1940-44: I was deported to Auschwitz in 1944 [and soon after was selected for deportation to the Plaszow concentration camp]. Later, at the Reichenbach camp I was crammed in an open cattle car with 150 living skeletons headed for another concentration camp. One by one they fell down and were trampled. After half died, it was possible to sit on the dead. Someone fell on me--he was dying. I hadn't had any food or water in four days. With all my remaining strength I pushed the body off and fell on top of him. He tried to push me away, but we were both too weak. In a final effort, he bit my leg and then died.

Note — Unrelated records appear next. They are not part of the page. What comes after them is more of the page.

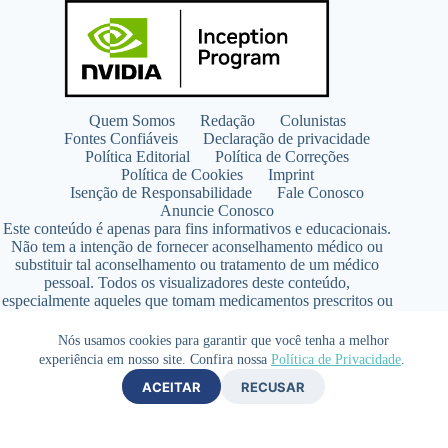
Quem Somos
Redação
Colunistas
Fontes Confiáveis
Declaração de privacidade
Política Editorial
Política de Correções
Política de Cookies
Imprint
Isenção de Responsabilidade
Fale Conosco
Anuncie Conosco
Este conteúdo é apenas para fins informativos e educacionais.
Não tem a intenção de fornecer aconselhamento médico ou
substituir tal aconselhamento ou tratamento de um médico
pessoal. Todos os visualizadores deste conteúdo,
especialmente aqueles que tomam medicamentos prescritos ou
de venda livre, devem consultar seus médicos antes de iniciar
qualquer programa de nutrição, suplementação ou estilo de
Nós usamos cookies para garantir que você tenha a melhor
vida.
experiência em nosso site. Confira nossa
Política de Privacidade
.
Copyright © 2026 - SaúdeLAB.com pertence ao grupo
ACEITAR
RECUSAR
VKCF Soluções Digitais Ltda - CNPJ n° 43.726.917/0001-80
- Contato +55 (65) 99813- 4203 - Responsável Técnica:
Farmacêutica Elizandra Civalsci Costa - CRF MT n° 3490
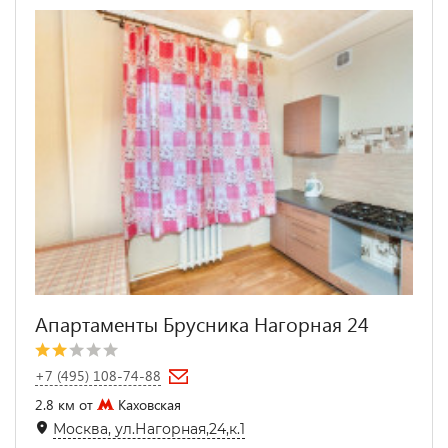
Апартаменты Брусника Нагорная 24
+7 (495) 108-74-88
2.8 км от
Каховская
Москва, ул.Нагорная,24,к.1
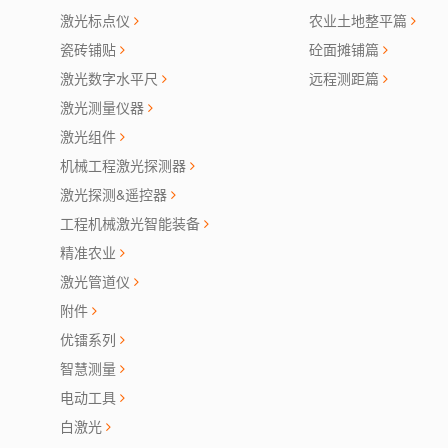
激光标点仪
农业土地整平篇
瓷砖铺贴
砼面摊铺篇
激光数字水平尺
远程测距篇
激光测量仪器
激光组件
机械工程激光探测器
激光探测&遥控器
工程机械激光智能装备
精准农业
激光管道仪
附件
优镭系列
智慧测量
电动工具
白激光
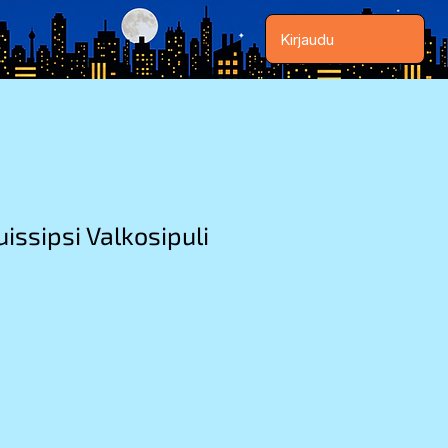
Kirjaudu
issipsi Valkosipuli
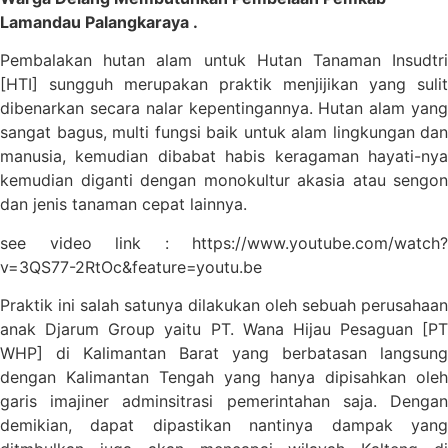
Lamandau Palangkaraya .
Pembalakan hutan alam untuk Hutan Tanaman Insudtri
[HTI] sungguh merupakan praktik menjijikan yang sulit
dibenarkan secara nalar kepentingannya. Hutan alam yang
sangat bagus, multi fungsi baik untuk alam lingkungan dan
manusia, kemudian dibabat habis keragaman hayati-nya
kemudian diganti dengan monokultur akasia atau sengon
dan jenis tanaman cepat lainnya.
see video link : https://www.youtube.com/watch?
v=3QS77-2RtOc&feature=youtu.be
Praktik ini salah satunya dilakukan oleh sebuah perusahaan
anak Djarum Group yaitu PT. Wana Hijau Pesaguan [PT
WHP] di Kalimantan Barat yang berbatasan langsung
dengan Kalimantan Tengah yang hanya dipisahkan oleh
garis imajiner adminsitrasi pemerintahan saja. Dengan
demikian, dapat dipastikan nantinya dampak yang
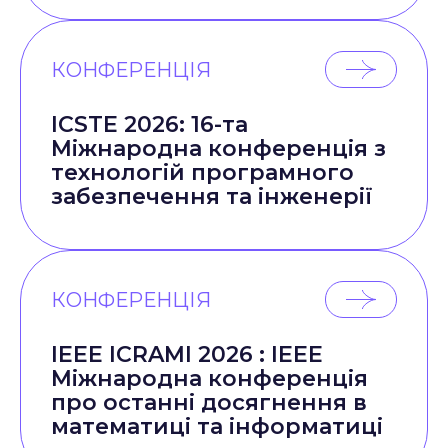
КОНФЕРЕНЦІЯ
ICSTE 2026: 16-та
Міжнародна конференція з
технологій програмного
забезпечення та інженерії
КОНФЕРЕНЦІЯ
IEEE ICRAMI 2026 : IEEE
Міжнародна конференція
про останні досягнення в
математиці та інформатиці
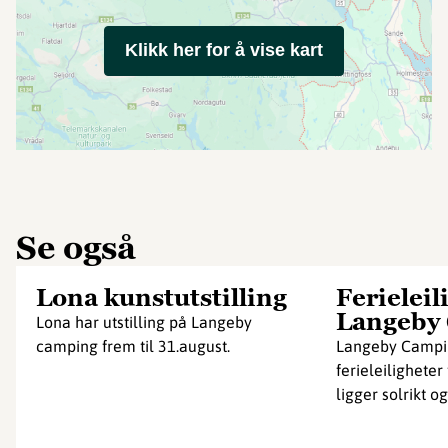
Klikk her for å vise kart
Se også
Lona kunstutstilling
Ferieleil
Langeby
Lona har utstilling på Langeby
camping frem til 31.august.
Langeby Campi
ferieleiligheter
ligger solrikt og i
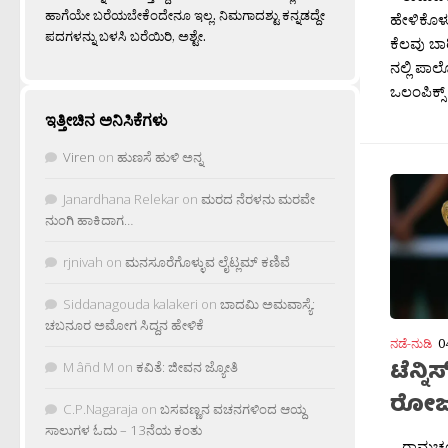
ಹಾಗೆಯೇ ಬರೆಯಬೇಕೆಂದೇನೂ ಇಲ್ಲ. ನಿಮಗಾದಶ್ಟು ಕನ್ನಡದ್ದೇ
ಹೇಳಿಕೊಳ್ಳ
ಪದಗಳನ್ನು ಬಳಸಿ ಬರೆಯಿರಿ, ಅಶ್ಟೇ.
ಕೆಲವು ಬಾರ
ನಲ್ಲಿ ಪಾಲ್
ಒಲಂಪಿಕ್ಸ್ 
ಇತ್ತೀಚಿನ ಅನಿಸಿಕೆಗಳು
Viren
on
ಹುಣಸೆ ಹುಳಿ ಅನ್ನ
Janardhana Relekar
on
ಮರದ ನೆರಳನು ಮರವೇ
ನುಂಗಿ ಹಾಕಿದಾಗ…
rjnivah
on
ಮನಸೂರೆಗೊಳ್ಳುವ ಲೈಟ್ಲಮ್ ಕಣಿವೆ
Siddanagouda kalakeri
on
ಬಾದಮಿ ಅಮವಾಸ್ಯೆ:
ಚಬನೂರ ಅಮೋಗ ಸಿದ್ದನ ಹೇಳಿಕೆ
ನಡೆ-ನುಡಿ
0
ಟೆನ್ನ
M âñd M
on
ಕವಿತೆ: ಜೀವನ ಜ್ಯೋತಿ
ರೋಜರ
C.P.Nagaraja
on
ಬಸವಣ್ಣನ ವಚನಗಳಿಂದ ಆಯ್ದ
ಸಾಲುಗಳ ಓದು – 13ನೆಯ ಕಂತು
– ರಾಮಚಂದ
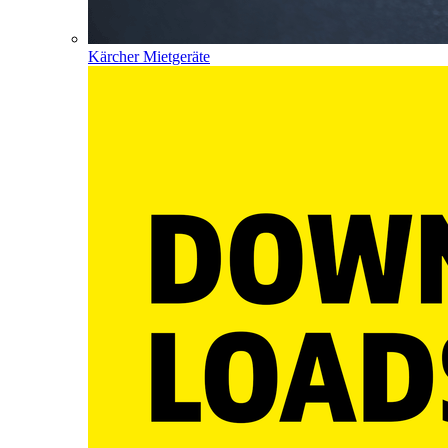
Kärcher Mietgeräte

David was one of three who survived the seven-day trip to the Dachau camp. He was freed near Innsbruck, Austria, in May 1945 and emigrated to the United States in 1947.

 
 
 
  Selma (Wijnberg) Engel
Born 1922
Groningen, the Netherlands



Describes deportation to Sobibor

We went three days and three nights to Sobibor. Uh, when we stopped sometimes the train, in every freight wagon is a little window on top, and everybody tried to look through it, so when you had chance to look through it, and you saw people was, was standing like, and they did like that, and we thought they were just an...anti-Jews, and they know we, we Jews didn't like us, but we had no idea that they told us that we go to our death. And, every time when the train stopped, the Germans start shooting on top of the train, and with dogs around us, and it was very panicky, and, uh, it was very scary, and we hope, you know, we, we girls, we really stuck together, and we helped each other to stay a little bit in good mood. After three days and three nights, we thought we were in Russia, everybody looked so poor, and, uh, we had no idea where we were, and then we come on and we see the big sign, Sobibor, and when we came in, everything looks very nice, little windows and flowers and, and, uh, the houses were painted green and red, and, it, it looks very nice, and when they opened the doors, these big doors that we had to go out, they start screaming and hitting with the whips, and, uh, we had to go out and out, and, all, all the people, and there was a little trolley, a little wagon what, uh, the coal miners use that goes, you can, uh, uh, rip it open that people can easy go out, so all the people that couldn't walk, they throwed them in there, and also children what got lost from their parents, they had to go in the trolley, and this trolley went straight to the gas chamber.